Factor the polynomial as the product of factors that are irreducible over the real numbers. Then write the polynomial in completely factored form involving complex nonreal or imaginary numbers.
x^4 + 20x^2 -44=0
(x^2 + 22)(x^2 - 2)= 0
(x + √22i)(x - √22i)(x+√2)(x-√2) = 0
x = ± √22i or x = ± √2
To factor the polynomial x^4 + 20x^2 - 44 = 0, we can start by letting u = x^2. This allows us to rewrite the equation as u^2 + 20u - 44 = 0.

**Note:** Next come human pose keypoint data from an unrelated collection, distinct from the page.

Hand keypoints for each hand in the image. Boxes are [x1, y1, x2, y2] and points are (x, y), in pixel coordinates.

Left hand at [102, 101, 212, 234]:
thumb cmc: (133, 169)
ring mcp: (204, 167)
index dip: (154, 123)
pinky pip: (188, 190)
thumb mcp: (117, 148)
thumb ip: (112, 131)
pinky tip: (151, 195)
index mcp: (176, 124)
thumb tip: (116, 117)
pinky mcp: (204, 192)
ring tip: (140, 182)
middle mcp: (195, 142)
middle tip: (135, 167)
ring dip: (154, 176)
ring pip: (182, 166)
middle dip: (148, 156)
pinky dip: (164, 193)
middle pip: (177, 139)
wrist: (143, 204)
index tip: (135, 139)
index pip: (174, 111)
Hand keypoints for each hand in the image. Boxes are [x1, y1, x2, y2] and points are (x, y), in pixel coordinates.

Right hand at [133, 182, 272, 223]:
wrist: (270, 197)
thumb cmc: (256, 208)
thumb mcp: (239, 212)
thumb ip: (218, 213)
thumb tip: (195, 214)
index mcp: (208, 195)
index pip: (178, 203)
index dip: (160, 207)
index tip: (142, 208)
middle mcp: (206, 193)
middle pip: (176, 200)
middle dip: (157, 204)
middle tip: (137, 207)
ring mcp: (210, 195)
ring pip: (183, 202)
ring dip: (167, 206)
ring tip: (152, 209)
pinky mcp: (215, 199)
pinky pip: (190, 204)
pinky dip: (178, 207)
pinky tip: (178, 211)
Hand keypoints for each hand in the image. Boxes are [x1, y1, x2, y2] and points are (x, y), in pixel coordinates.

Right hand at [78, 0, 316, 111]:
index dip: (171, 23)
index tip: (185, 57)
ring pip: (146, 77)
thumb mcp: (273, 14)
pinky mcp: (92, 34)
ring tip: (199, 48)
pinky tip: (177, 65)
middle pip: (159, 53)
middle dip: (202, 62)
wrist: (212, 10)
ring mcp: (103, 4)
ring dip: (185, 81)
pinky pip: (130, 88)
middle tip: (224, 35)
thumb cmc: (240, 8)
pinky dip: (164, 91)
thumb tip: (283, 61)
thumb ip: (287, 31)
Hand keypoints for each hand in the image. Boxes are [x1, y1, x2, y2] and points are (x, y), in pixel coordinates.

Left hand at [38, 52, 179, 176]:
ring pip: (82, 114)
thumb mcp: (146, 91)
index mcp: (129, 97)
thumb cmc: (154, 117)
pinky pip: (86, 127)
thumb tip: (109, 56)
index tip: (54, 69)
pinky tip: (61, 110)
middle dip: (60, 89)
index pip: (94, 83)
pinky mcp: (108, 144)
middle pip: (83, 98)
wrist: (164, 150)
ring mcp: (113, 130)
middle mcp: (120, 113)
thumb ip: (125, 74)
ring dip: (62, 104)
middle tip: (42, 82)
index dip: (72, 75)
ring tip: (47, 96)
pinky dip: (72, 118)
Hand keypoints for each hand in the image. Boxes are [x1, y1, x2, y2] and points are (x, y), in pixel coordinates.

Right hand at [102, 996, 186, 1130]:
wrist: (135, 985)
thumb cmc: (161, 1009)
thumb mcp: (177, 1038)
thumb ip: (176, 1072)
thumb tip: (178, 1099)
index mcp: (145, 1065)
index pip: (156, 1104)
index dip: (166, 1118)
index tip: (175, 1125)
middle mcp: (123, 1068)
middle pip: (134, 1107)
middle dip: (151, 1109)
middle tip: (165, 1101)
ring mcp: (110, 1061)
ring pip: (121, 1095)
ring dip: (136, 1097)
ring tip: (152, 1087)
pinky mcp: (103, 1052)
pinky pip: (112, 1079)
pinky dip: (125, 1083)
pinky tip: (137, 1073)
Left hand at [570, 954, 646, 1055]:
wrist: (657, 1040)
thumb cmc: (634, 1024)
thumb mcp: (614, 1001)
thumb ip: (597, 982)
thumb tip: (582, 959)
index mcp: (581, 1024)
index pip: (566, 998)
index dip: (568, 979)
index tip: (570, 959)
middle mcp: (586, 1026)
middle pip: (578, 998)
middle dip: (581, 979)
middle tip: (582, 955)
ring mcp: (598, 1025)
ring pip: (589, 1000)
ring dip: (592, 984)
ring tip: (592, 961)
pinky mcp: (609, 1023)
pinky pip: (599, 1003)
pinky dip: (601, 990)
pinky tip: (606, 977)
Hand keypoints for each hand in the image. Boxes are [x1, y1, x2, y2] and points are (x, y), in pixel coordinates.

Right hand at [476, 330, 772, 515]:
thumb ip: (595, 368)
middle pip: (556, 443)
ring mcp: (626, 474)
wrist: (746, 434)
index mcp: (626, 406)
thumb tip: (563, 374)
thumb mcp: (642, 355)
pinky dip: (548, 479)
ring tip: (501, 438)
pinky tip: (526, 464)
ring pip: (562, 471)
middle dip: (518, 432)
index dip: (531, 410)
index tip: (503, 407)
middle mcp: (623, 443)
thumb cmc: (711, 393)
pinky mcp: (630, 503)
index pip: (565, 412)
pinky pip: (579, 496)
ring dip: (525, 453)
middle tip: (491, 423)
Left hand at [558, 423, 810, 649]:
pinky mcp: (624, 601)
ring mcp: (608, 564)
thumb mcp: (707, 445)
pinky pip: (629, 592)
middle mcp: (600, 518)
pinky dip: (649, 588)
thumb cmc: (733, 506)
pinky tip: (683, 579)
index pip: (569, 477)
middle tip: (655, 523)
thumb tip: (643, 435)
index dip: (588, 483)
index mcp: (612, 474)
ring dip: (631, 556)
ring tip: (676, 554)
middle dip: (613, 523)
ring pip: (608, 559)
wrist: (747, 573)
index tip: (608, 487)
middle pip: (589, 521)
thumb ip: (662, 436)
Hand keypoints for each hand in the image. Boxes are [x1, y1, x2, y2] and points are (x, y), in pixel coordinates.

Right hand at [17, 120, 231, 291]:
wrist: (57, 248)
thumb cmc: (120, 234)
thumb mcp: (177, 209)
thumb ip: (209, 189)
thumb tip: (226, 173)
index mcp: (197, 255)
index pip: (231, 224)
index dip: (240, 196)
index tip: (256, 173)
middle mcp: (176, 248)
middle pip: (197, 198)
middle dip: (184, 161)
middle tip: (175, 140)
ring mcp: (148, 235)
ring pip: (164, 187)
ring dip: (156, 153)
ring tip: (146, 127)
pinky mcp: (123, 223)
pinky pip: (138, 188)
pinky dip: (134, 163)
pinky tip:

Next, we can solve this quadratic equation for u. We can either use the quadratic formula or factor the quadratic expression. Let's use factoring:
(u + 22)(u - 2) = 0
Now, we set each factor equal to zero and solve for u:
u + 22 = 0 or u - 2 = 0
Solving these equations, we get:
u = -22 or u = 2
Since u = x^2, we can substitute these values back into the equation to solve for x:
x^2 = -22 or x^2 = 2
For x^2 = -22, there are no real solutions because the square of a real number cannot be negative. However, we can introduce the imaginary unit i to represent the square root of -1. Therefore, we have:
x = ± √(-22)i
For x^2 = 2, we can take the square root of both sides to find the real solutions:
x = ± √2
So the completely factored form of the polynomial x^4 + 20x^2 - 44 = 0 involving complex nonreal or imaginary numbers is:
x = ± √2 or x = ± √(-22)i
To factor the given polynomial as the product of irreducible factors over the real numbers, we can start by substituting a variable to simplify the polynomial. Let's use the substitution \(u = x^2\). Rewriting the polynomial with this substitution, we have:
\(u^2 + 20u - 44 = 0\)
Now, we can solve this quadratic equation for \(u\) by applying the quadratic formula: \(u = \frac{-b \pm \sqrt{b^2 - 4ac}}{2a}\), where \(a = 1\), \(b = 20\), and \(c = -44\). Simplifying the equation:
\(u = \frac{-20 \pm \sqrt{20^2 - 4(1)(-44)}}{2(1)}\)
\(u = \frac{-20 \pm \sqrt{400 + 176}}{2}\)
\(u = \frac{-20 \pm \sqrt{576}}{2}\)
\(u = \frac{-20 \pm 24}{2}\)
We have two possible solutions for \(u\):
1. When \(u = \frac{-20 + 24}{2} = 2\)
2. When \(u = \frac{-20 - 24}{2} = -22\)
Now, let's substitute back \(x^2\) for \(u\) in each solution to determine the values of \(x\):
1. When \(x^2 = 2\), taking the square root of both sides: \(x = \pm \sqrt{2}\)
2. When \(x^2 = -22\), taking the square root of both sides is not possible since the square root of a negative number is not defined in real numbers. Therefore, we have to consider complex nonreal or imaginary numbers.
To express the polynomial in completely factored form involving complex nonreal or imaginary numbers, we can use the solutions we found:
The factored form of the polynomial is:
\((x - \sqrt{2})(x + \sqrt{2})(x - \sqrt{-22})(x + \sqrt{-22}) = 0\)
Simplifying further, we can write it as:
\((x - \sqrt{2})(x + \sqrt{2})(x - \sqrt{-1} \sqrt{22})(x + \sqrt{-1} \sqrt{22}) = 0\)
Finally, using the imaginary unit \(i\), we can express the polynomial as:
\((x - \sqrt{2})(x + \sqrt{2})(x - i \sqrt{22})(x + i \sqrt{22}) = 0\)
This is the completely factored form of the given polynomial involving complex nonreal or imaginary numbers.